KRIS319's Story
I'm Kris and this blog is all about me and food and fat and diabetes and addiction and cancer and the Roux-en-Y gastric bypass procedure.
In 2009 I decided to have a gastric bypass to help me lose the excess weight I've been carrying around for what seems like forever. I can barely remember a time when I was not fat in my life. I've seen the pictures of me before I started school and I was pretty average, but starting around first grade everything goes to hell in a handbasket and it's been downhill for a long while since.

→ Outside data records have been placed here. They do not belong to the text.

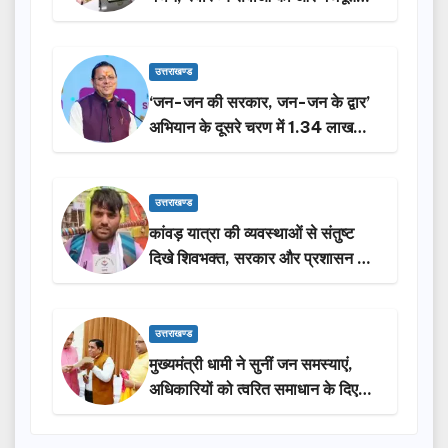
करेगी सरकार: मुख्यमंत्री धामी…
उत्तराखण्ड
‘जन-जन की सरकार, जन-जन के द्वार’
अभियान के दूसरे चरण में 1.34 लाख
लोगों की भागीदारी…
उत्तराखण्ड
कांवड़ यात्रा की व्यवस्थाओं से संतुष्ट
दिखे शिवभक्त, सरकार और प्रशासन की
सराहना…
उत्तराखण्ड
मुख्यमंत्री धामी ने सुनीं जन समस्याएं,
अधिकारियों को त्वरित समाधान के दिए
निर्देश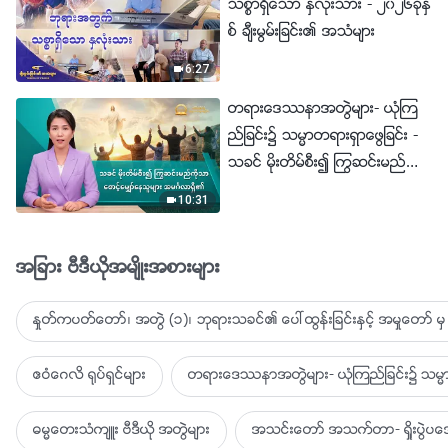
သစၥာရွိေသာ ႏွလုံးသား - ၂၀၂၆ခုႏွ
စ္ ခ်ီးမြမ္းျခင္း၏ အသံမ်ား
6:27
တရားေဒႆနာအတြဲမ်ား- ယုံၾက
ည္ျခင္း၌ သမၼာတရားရွာေဖြျခင္း -
သခင္ မိုးတိမ္စီး၍ ႂကြဆင္းမည္ကို
သာ ေစာင့္ေမွ်ာ္ေနသူမ်ား အမဂၤ
10:31
လာရွိ၏
အျခား ဗီဒီယိုအမ်ိဳးအစားမ်ား
ႏႈတ္ကပတ္ေတာ္၊ အတြဲ (၁)၊ ဘုရားသခင္၏ ေပၚထြန္းျခင္းႏွင့္ အမႈေတာ္ မွ 
ဧဝံေဂလိ ႐ုပ္ရွင္မ်ား
တရားေဒႆနာအတြဲမ်ား- ယုံၾကည္ျခင္း၌ သမၼာ
ဓမၼေတးသံက်ဴး ဗီဒီယို အတြဲမ်ား
အသင္းေတာ္ အသက္တာ- ရႈိးပြဲ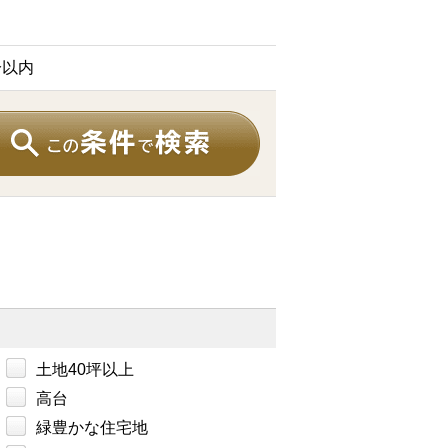
分以内
土地40坪以上
高台
緑豊かな住宅地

I've tried nearly everything to lose weight through the years. Doctor supervised diets. Fad diets. Mayo Clinic diet. Richard Simmons. Optifast. Slimfast. Weight Watchers. Starving. Fasting. Finally, I'd had enough. I was forty and I wanted a family and soon. There was no way I could have a healthy pregnancy or a healthy baby at 370 pounds with uncontrolled diabetes and on as many medications as I was on. I had to the lose the weight and NOW.
I found a great bariatric program at the local hospital and went through the entire process . . . all the medical tests, psychological evaluations, diet and exercise, insurance approvals - - the WORKS. Finally, after about four months and losing about thirty-four pounds pre-surgery I was on the table . . . it was May 14, 2009 and I was getting my gastric bypass. This would be my new beginn. . . NOPE!!! An hour or two later I woke up in the recovery room to my surgeon telling me that they didn't finish the procedure and I had ovarian cancer. My immediate response to her, "I'm so pissed!!!"
It's more than a year later. Yes. I had stage 4 ovarian cancer. I was blessed though in that the cancer I have is psammocarcinoma - a very (stress very) rare type of ovarian cancer that grows very slowly. The oncologist removed all of the tumors he could find throughout my abdomen (a mere month after my failed gastric bypass) as well as my "lady bits" and apendix. I'm doing well after a year and I don't even need chemotherapy or radiation right now. The cancer could come back, but so far so good. Of course I'm now unable to have a biological child and at 40 years old I was thrown into menopause. (I'm not bitter, really.)
It did take a while to gain some perspective. Around May of this year (2010) I realized that I didn't go through everything last year to survive the cancer only to let morbid obesity and diabetes kill me instead. So, I'm working at losing the weight again and getting all of my ducks in a row to finally get my gastric bypass. I decided to write this blog today to get things off my chest and just share my experience. I'm going to do this. I will make this change happen for me.